The overall effect is a flow of water from the roots through the vessels, to the leaves, and out to the atmosphere: trees act like giant wicks. The final loss of water by evaporation is called “transpiration”; and the total flow of water from soil to atmosphere is the “transpiration stream.” The overall magnitude of this stream, especially when several trees are gathered together, can be prodigious; and its effect on soil and climate, and thus on surrounding vegetation and landscape, is critical to all life on earth, including ours. (I discuss this further in Chapter 14.)

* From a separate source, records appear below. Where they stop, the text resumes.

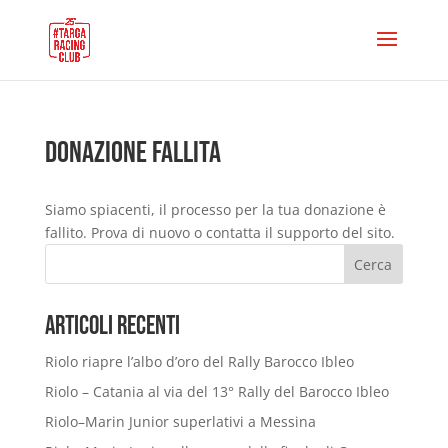
Donazione Fallita
Siamo spiacenti, il processo per la tua donazione è
fallito. Prova di nuovo o contatta il supporto del sito.
Cerca
Articoli Recenti
Riolo riapre l’albo d’oro del Rally Barocco Ibleo
Riolo – Catania al via del 13° Rally del Barocco Ibleo
Riolo–Marin Junior superlativi a Messina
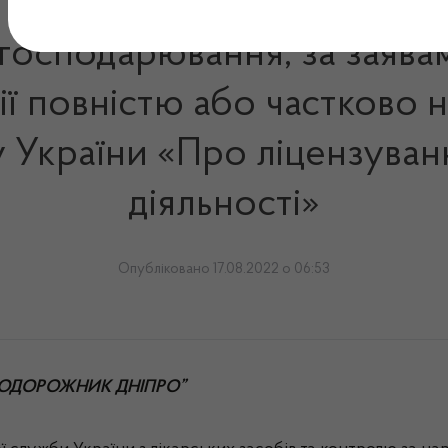
 господарювання, за заява
ї повністю або частково на
ну України «Про ліцензуван
діяльності»
Опубліковано 17.08.2022 о 06:53
ю “ПОДОРОЖНИК ДНІПРО”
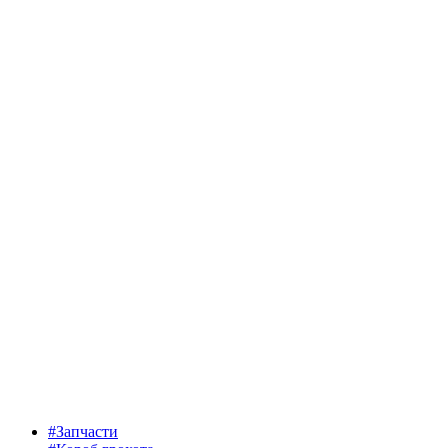
#Запчасти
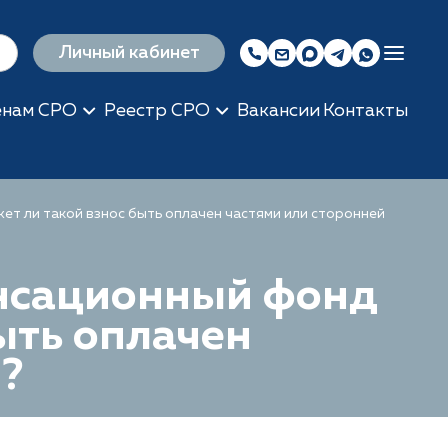
Личный кабинет
енам СРО
Реестр СРО
Вакансии
Контакты
ет ли такой взнос быть оплачен частями или сторонней
енсационный фонд
ыть оплачен
й?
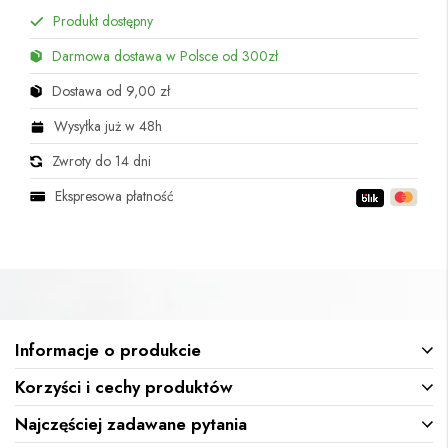
Produkt dostępny
Darmowa dostawa w Polsce od 300zł
Dostawa od 9,00 zł
Wysyłka już w 48h
Zwroty do 14 dni
Ekspresowa płatność
Informacje o produkcie
Korzyści i cechy produktów
Najczęściej zadawane pytania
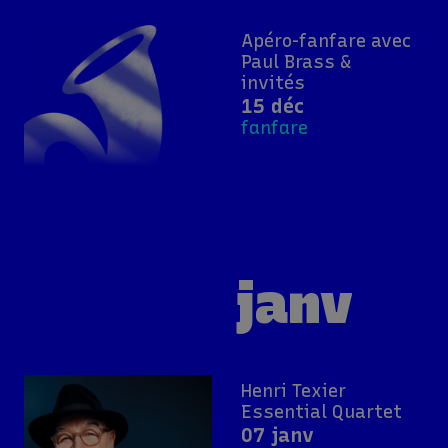
Apéro-fanfare avec
Paul Brass &
invités
15 déc
fanfare
janv
Henri Texier
Essential Quartet
07 janv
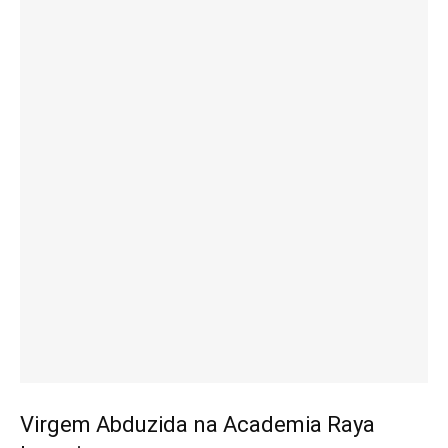
Virgem Abduzida na Academia Raya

So to the earth, the fourth of the four Greek elements. In this context, earth means soil.
THE SOIL
Air and water provide the carbon, oxygen, and hydrogen that are the most basic materials of plants. The soil provides all the rest: nitrogen, phosphorus, sulfur—which (apart from carbon, hydrogen, and oxygen) are the materials required in the greatest amounts—and a host of metals. All these extra elements from the soil are collectively known as “minerals.” If any of these essential minerals is lacking (or, indeed, if carbon or water is lacking) then growth is restrained, if not impossible: whichever ingredient it is that is deficient, and holding up the rest, is called the “limiting factor.” In most soils, the most likely limiting factors are nitrogen, phosphorus, and potassium: and these are the three standard components of the artificial fertilizers used in agriculture, which accordingly are packed in bags marked “NPK” (K being the chemical symbol of potassium).
In truth, such fertilizers should probably contain sulfur as well; but the fields and forests, at least of industrialized countries, have been well if dubiously served these past two hundred years by the sulfur-rich smoke from coal-burning factories, which has kept crops and trees alike well supplied. Now that factories are burning cleaner fuels, crops could well become short of sulfur, and we are likely to see fertilizer bags marked “NPKS.” Nitrogen, too, has rained on plants from on high, mainly in the form of the ammonia and nitrate from car exhaust; in fact, there has been enough nitrogen from such pollution to keep the forests of Europe growing steadily, even when the timber and fruits are harvested. It is indeed an ill wind that blows no good. On the other hand, sulfur and nitrogen in the form of sulfuric and nitric acids fall as acid rain, and have often proved extremely harmful. To enrich the soil by polluting it is a precarious way to proceed.